I never quite explicitly said this but:
$$ X^{(1)} = \{ x^{(1)} \in R^n \mid x^{(0)} - \alpha \nabla g(x^{(0)}), \alpha \in R  \}$$
so we are only considering points in the hyperplane described by the vector $\nabla g(x^{(0)})$ and the point to "reach" the plane $x^{(0)}$.
A: I don't think all questions are phrased entirely correct:


*

*The textbook does not state, that the choice for $\alpha$ is optimal, they only find it appropriate. It is optimal for the first step, because it minimizes $g(x^{(1)})$ by design, but there is no reason why it should be optimal in the subsequent steps. In fact, you can find an example with a diverging gradient descent having $\alpha$ set according to Burden and Fairs.

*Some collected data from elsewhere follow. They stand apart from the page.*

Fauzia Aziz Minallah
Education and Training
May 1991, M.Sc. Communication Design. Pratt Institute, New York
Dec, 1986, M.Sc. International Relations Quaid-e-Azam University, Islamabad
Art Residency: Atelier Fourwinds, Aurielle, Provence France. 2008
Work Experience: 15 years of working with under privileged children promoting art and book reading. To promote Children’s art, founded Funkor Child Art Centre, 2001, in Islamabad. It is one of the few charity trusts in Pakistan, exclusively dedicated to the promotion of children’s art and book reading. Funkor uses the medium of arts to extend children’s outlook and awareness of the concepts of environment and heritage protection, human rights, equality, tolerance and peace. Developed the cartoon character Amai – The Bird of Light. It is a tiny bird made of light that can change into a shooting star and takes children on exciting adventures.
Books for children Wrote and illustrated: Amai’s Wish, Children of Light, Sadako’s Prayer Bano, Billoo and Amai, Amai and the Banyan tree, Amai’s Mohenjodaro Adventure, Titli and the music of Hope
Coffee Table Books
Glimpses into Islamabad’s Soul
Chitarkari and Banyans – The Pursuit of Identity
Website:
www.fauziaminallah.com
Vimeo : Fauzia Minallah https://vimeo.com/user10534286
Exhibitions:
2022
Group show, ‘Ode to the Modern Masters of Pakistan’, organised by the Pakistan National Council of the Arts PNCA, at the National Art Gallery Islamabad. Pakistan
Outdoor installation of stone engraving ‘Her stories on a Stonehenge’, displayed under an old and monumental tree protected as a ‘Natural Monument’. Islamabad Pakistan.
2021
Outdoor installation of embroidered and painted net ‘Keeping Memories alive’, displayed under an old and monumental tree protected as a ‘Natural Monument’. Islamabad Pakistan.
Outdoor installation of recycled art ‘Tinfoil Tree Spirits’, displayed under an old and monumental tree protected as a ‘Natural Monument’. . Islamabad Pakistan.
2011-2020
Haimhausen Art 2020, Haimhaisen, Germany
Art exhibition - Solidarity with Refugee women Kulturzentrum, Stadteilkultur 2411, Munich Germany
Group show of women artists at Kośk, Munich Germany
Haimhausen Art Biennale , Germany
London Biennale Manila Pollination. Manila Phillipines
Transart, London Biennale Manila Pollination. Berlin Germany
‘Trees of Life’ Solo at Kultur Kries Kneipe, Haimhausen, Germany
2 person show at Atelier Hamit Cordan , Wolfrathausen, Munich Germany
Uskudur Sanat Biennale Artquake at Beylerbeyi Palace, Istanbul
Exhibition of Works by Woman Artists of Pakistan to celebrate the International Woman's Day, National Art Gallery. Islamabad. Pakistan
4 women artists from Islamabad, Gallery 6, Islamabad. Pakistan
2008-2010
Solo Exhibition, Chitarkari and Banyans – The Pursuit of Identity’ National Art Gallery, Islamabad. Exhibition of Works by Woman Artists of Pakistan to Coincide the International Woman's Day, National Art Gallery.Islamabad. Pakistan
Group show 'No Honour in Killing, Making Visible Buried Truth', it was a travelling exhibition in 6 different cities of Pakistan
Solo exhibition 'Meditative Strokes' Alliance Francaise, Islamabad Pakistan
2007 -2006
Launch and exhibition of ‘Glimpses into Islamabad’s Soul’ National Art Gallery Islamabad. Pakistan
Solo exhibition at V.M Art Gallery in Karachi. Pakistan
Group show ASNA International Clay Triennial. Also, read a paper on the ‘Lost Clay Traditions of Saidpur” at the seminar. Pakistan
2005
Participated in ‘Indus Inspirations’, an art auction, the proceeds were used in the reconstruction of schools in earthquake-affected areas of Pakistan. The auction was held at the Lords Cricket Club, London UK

*An optimal $\alpha$ would be one that guarantees conversion with the minimum number of steps.

*According to the definition of $h(\alpha)$, we know that $$\min_{\alpha}h(\alpha) = \min_{x\in X^{(1)}}g(x),$$
$$X^{(1)} = \{ g(x^{(0)}) - \alpha \nabla g(x^{(0)})\}$$
Note, that $X^{(1)}$ is the set of all the possible values for $x^{(1)}$. Therefore, if we find an $\alpha$ that minimizes $h(\alpha)$, we have also found an $x \in X^{(1)}$, that minimizes $g(x)$ using that $\alpha$, i.e. our $\alpha$ is the best choice for finding $x^{(1)}$ as defined by gradient descent.

*This choice of $\alpha$ guarantees that the first iteration gives us the best possible solution.

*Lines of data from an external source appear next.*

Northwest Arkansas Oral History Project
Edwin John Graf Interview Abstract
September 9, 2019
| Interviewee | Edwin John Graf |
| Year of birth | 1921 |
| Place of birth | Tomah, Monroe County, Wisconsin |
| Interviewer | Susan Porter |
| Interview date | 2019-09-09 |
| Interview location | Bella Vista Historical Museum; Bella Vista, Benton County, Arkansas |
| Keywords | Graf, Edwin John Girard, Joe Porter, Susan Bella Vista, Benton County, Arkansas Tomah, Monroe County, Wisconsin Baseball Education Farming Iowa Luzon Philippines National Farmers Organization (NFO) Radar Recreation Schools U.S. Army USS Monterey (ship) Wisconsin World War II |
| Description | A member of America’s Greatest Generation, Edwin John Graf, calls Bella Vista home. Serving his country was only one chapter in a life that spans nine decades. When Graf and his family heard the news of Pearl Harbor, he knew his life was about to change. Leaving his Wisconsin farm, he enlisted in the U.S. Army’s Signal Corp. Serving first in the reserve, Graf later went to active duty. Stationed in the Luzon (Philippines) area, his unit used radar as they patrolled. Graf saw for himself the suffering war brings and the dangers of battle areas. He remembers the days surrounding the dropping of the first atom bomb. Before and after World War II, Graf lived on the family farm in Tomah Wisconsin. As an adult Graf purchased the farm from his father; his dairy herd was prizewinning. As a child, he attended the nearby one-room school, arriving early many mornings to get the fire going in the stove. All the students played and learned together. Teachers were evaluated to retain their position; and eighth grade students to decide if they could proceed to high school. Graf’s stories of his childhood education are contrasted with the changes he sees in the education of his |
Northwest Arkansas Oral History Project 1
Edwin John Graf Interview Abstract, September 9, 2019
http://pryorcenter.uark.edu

*No, this would be completely impractical. It is even impractical to choose an $\alpha$ by really minimizing $h(\alpha)$ in the first place. It just expresses a simple idea: Let's take an $\alpha$ that minimizes our target function optimal in the first step. But this leads to another minimization problem. So, for one-dimensional $g(x)$ for example, knowing an optimal $\alpha$ is about as good as knowing an $x$ that minimizes $g(x)$.